Things like this make Google look less humane, less compassionate. It might not have been huge, but there was a very dedicated community of users on Google Reader. Shutting the lights out on all those people, even if they do have viable alternatives, just makes it feel like Google doesn't give a damn. It seems arrogant. 

The Bright Side To Google Reader's Death 

There are plenty of other reasons for the Google Reader shutdown outrage. For many publishers, it drives far more traffic than Google+, the social network Google desperately wants normal people to use. It could even make life harder for Iranians, who use it to bypass government censorship.  A big part of the reason Reader has that advantage is because it lives on Google's servers, which are harder to censor (although it does happen). 

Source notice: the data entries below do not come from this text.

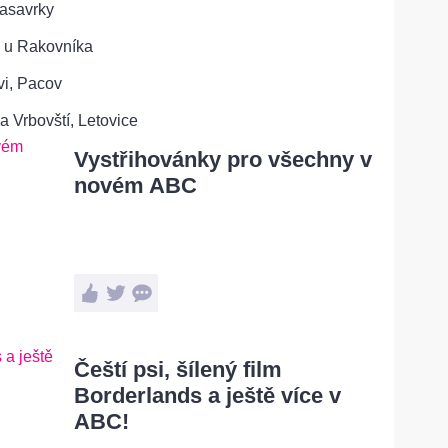
Nasavrky
 u Rakovníka
ovi, Pacov
a Vrbovští, Letovice
Vystřihovánky pro všechny v
novém ABC
Čeští psi, šílený film
Borderlands a ještě více v
ABC!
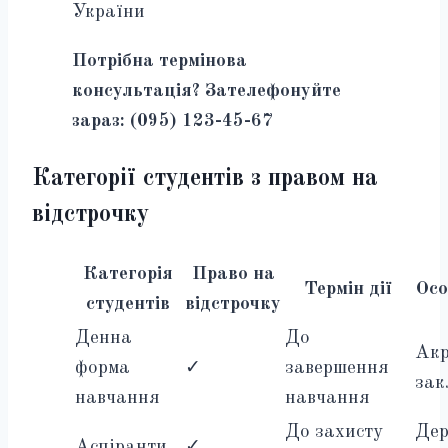
України
Потрібна термінова
консультація? Зателефонуйте
зараз: (095) 123-45-67
Категорії студентів з правом на
відстрочку
Категорія
Право на
Термін дії
Осо
студентів
відстрочку
Денна
До
Акр
форма
✓
завершення
зак
навчання
навчання
До захисту
Де
Аспіранти
✓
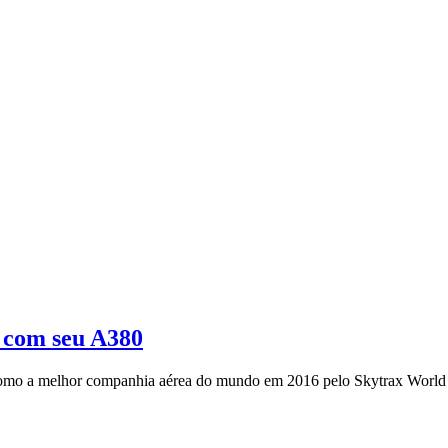
s com seu A380
a como a melhor companhia aérea do mundo em 2016 pelo Skytrax World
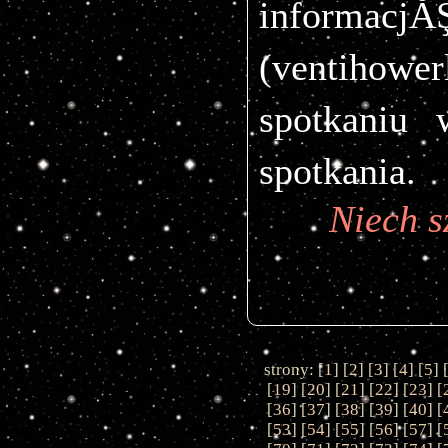
informac
(
ventihowe
spotkaniu
spotkania.
Niech s
strony: [
1
] [
2
] [
3
] [
4
] [
5
] 
[
19
] [
20
] [
21
] [
22
] [
23
] [
[
36
] [
37
] [
38
] [
39
] [
40
] [
[
53
] [
54
] [
55
] [
56
] [
57
] [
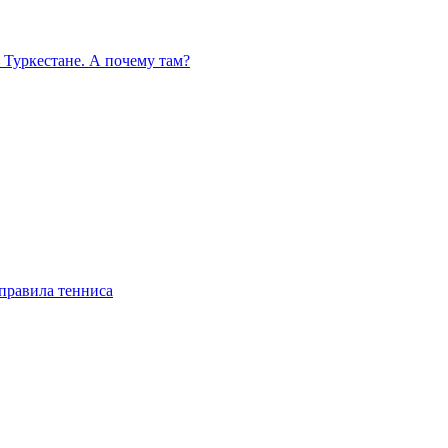
 Туркестане. А почему там?
правила тенниса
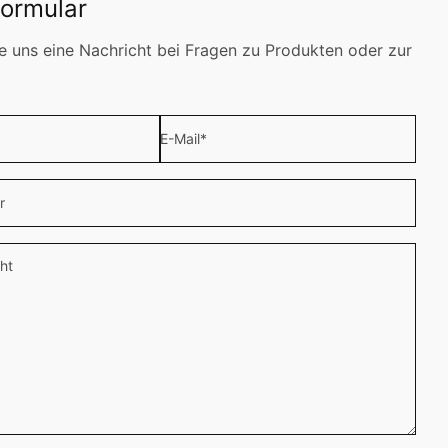
formular
e uns eine Nachricht bei Fragen zu Produkten oder zur
E-Mail
*
r
ht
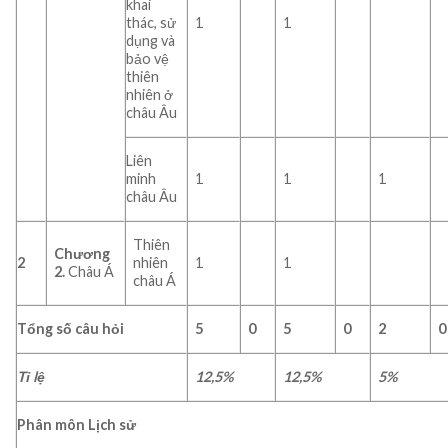
khai
thác, sử
1
1
dụng và
bảo vệ
thiên
nhiên ở
châu Âu
Liên
minh
1
1
1
châu Âu
Thiên
Chương
2
nhiên
1
1
2.
Châu Á
châu Á
Tổng số câu hỏi
5
0
5
0
2
0
Tỉ lệ
12,5%
12,5%
5%
Phân môn Lịch sử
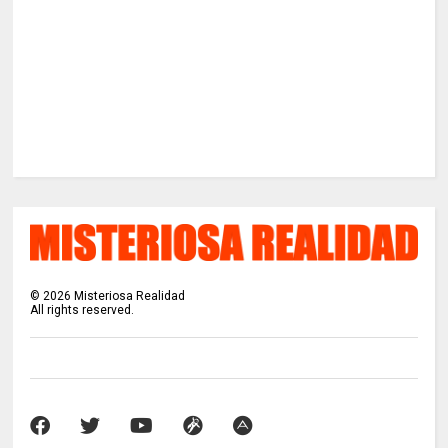
©
2026
Misteriosa Realidad
All rights reserved.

But once the blind fury and tears of agony subside, most level-headed users will be able to see the upside here. As Marco Arment points out, the death of Reader is going to lead to innovation in a space that hasn't seen it in years. 

In fact, we're likely to end up with products that are even better than Google Reader, which was clearly being neglected for a long time. In the meantime, players like Feedly, Flipboard and Reeder are promising not to let the death of Reader won't mean the end of feed-reading within those services. Feedly, in particular, is building a Google Reader clone that promises to replace the original seamlessly. 

Whatever crops up may not have the advantage of living on Google's massive and speedy infrastructure, but we're likely to get some well-designed, highly functional apps with which to fill Reader's void. They just better have an export button.